Prisoners stars Jake Gyllenhaal and Hugh Jackman did not have the easiest time making their latest film. Heck, just look at the Prisoners trailer and it is easy to see that this is the type of movie experience that will stay with an audience for weeks. Imagine if you worked on it?
The story of a father (Jackman) whose daughter disappears along with his friend's daughter (Terrence Howard) is gripping, and emotionally will take its toll. For Jackman, to accurately capture it in order to do service to those who have lost children, he delved deeply into research. Jackman talked to real parents who have lost their children and explored what exactly one’s mind does when the worst thing one can imagine… happens.

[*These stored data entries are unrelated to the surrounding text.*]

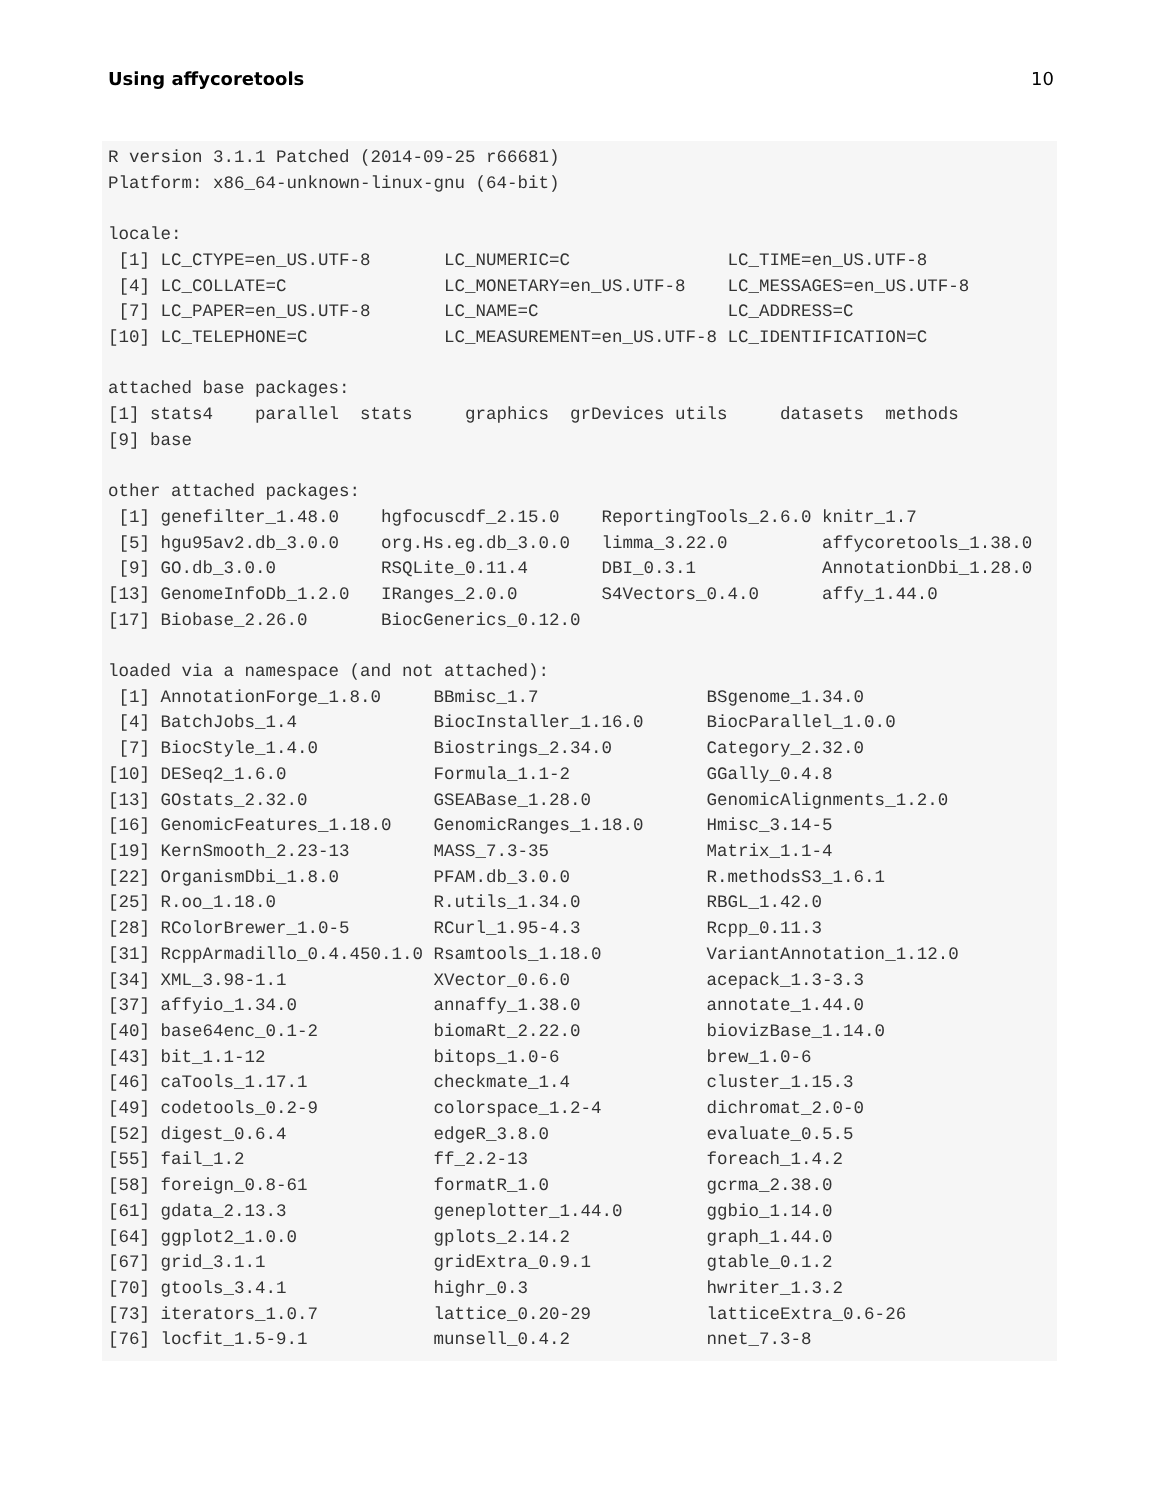Using affycoretools 10
R version 3.1.1 Patched (2014-09-25 r66681)
Platform: x86_64-unknown-linux-gnu (64-bit)

locale:
 [1] LC_CTYPE=en_US.UTF-8       LC_NUMERIC=C               LC_TIME=en_US.UTF-8
 [4] LC_COLLATE=C               LC_MONETARY=en_US.UTF-8    LC_MESSAGES=en_US.UTF-8
 [7] LC_PAPER=en_US.UTF-8       LC_NAME=C                  LC_ADDRESS=C
[10] LC_TELEPHONE=C             LC_MEASUREMENT=en_US.UTF-8 LC_IDENTIFICATION=C

attached base packages:
[1] stats4    parallel  stats     graphics  grDevices utils     datasets  methods
[9] base

other attached packages:
 [1] genefilter_1.48.0    hgfocuscdf_2.15.0    ReportingTools_2.6.0 knitr_1.7
 [5] hgu95av2.db_3.0.0    org.Hs.eg.db_3.0.0   limma_3.22.0         affycoretools_1.38.0
 [9] GO.db_3.0.0          RSQLite_0.11.4       DBI_0.3.1            AnnotationDbi_1.28.0
[13] GenomeInfoDb_1.2.0   IRanges_2.0.0        S4Vectors_0.4.0      affy_1.44.0
[17] Biobase_2.26.0       BiocGenerics_0.12.0

loaded via a namespace (and not attached):
 [1] AnnotationForge_1.8.0     BBmisc_1.7                BSgenome_1.34.0
 [4] BatchJobs_1.4             BiocInstaller_1.16.0      BiocParallel_1.0.0
 [7] BiocStyle_1.4.0           Biostrings_2.34.0         Category_2.32.0
[10] DESeq2_1.6.0              Formula_1.1-2             GGally_0.4.8
[13] GOstats_2.32.0            GSEABase_1.28.0           GenomicAlignments_1.2.0
[16] GenomicFeatures_1.18.0    GenomicRanges_1.18.0      Hmisc_3.14-5
[19] KernSmooth_2.23-13        MASS_7.3-35               Matrix_1.1-4
[22] OrganismDbi_1.8.0         PFAM.db_3.0.0             R.methodsS3_1.6.1
[25] R.oo_1.18.0               R.utils_1.34.0            RBGL_1.42.0
[28] RColorBrewer_1.0-5        RCurl_1.95-4.3            Rcpp_0.11.3
[31] RcppArmadillo_0.4.450.1.0 Rsamtools_1.18.0          VariantAnnotation_1.12.0
[34] XML_3.98-1.1              XVector_0.6.0             acepack_1.3-3.3
[37] affyio_1.34.0             annaffy_1.38.0            annotate_1.44.0
[40] base64enc_0.1-2           biomaRt_2.22.0            biovizBase_1.14.0
[43] bit_1.1-12                bitops_1.0-6              brew_1.0-6
[46] caTools_1.17.1            checkmate_1.4             cluster_1.15.3
[49] codetools_0.2-9           colorspace_1.2-4          dichromat_2.0-0
[52] digest_0.6.4              edgeR_3.8.0               evaluate_0.5.5
[55] fail_1.2                  ff_2.2-13                 foreach_1.4.2
[58] foreign_0.8-61            formatR_1.0               gcrma_2.38.0
[61] gdata_2.13.3              geneplotter_1.44.0        ggbio_1.14.0
[64] ggplot2_1.0.0             gplots_2.14.2             graph_1.44.0
[67] grid_3.1.1                gridExtra_0.9.1           gtable_0.1.2
[70] gtools_3.4.1              highr_0.3                 hwriter_1.3.2
[73] iterators_1.0.7           lattice_0.20-29           latticeExtra_0.6-26
[76] locfit_1.5-9.1            munsell_0.4.2             nnet_7.3-8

“The most maddening part of the whole thing is the powerlessness of a parent knowing that your child is waiting for you and can't understand why you're not there every second of every day. They're not waiting for the police to come rescue them,” Jackman said. Each parent imagines that the child is off somewhere in utter horror, wondering why their mother or father has not come to get them.
“And the police the entire time are saying, 'Please let us do our jobs, just relax.' And it's maddening. To sleep is to fail your child in a way. It's impossible to just go and rest."
Throughout Prisoners, it becomes more and more clear that Jackman’s character is not sleeping. And therefore, it is hard for him to make judgments as to what to do. Does he take matters into his own hands… or does he wait for Gyllenhaal’s character to do his job?
“[Jackman’s character] Dover was defined by sleep deprivation. The movie takes place in eight or nine days. I talked to a father whose kid was gone and he said the worst thing is that the child is waiting for you, not for the police, for you. And the police tell us to leave it to them,” Jackman said.
“But you can’t abandon your child and that is what sleeping would be, and the incomprehensible nature of taking information in and just physically trying to take concepts in.”
Gyllenhaal, given the serious nature of the subject matter, came to the set equally prepared as Jackman, just from another angle.
“I did a lot of preparation for this movie. I would always watch police videos, interrogation videos and sometimes really horrific videos. On my way to work I’d try to resist how dark it was, that world it threw me into. I could feel that push and pull inside me and it would sometimes panic me. You watch these things and you don’t even know how to respond, it’s so visceral. It really broke me into this world,” Gyllenhaal said.
While acting out his scenes and telling this important story, it was his performance that aided him in being able to keep going. “I spent the day using that work as a therapy out of it. I would spend the evening letting go of whatever we did during the day,” he added. The film’s location and its rich culture allowed him to recharge and be back strong the next day. “Shooting in Atlanta there are so many wonderful restaurants, and food became therapy in a way.”
What is incredible about the film, and it is all over this Prisoners movie trailer, is the duality of the roles played by Gyllenhaal and Jackman.
“Understanding each other is important,” Gyllenhaal said. “The institution which I was a part of was essential with protocol and rules. The perversion of that institution and that individual, when neither are speaking -- it’s not a surprise that people in their story split – the individual versus the institution, they bump heads four or five times in the story. But at the end it speaks to life. When the institution and the individual come together there is some kind of ideal. When they resist, there is great chaos."
Jackman sites shooting one scene as an impeccable example of the power that his co-star brought not only to the role, but in the telling of the story. ”In one of my scenes with Jake in the cop car, we argue, and at the end of the coverage shoot, Jake said to me, ‘I feel we’re missing something, there’s an element to this that’s missing. Let’s see what happens when we acknowledge the fact that we need each other,’” Jackman recalled.
“The theme in the film is that they do need to work together. There is no right answer. Look at Syria. There is no right answer. There is always collateral damage and there is moral ambiguity. Rarely do we see this mentioned in a film and even less in a thriller.”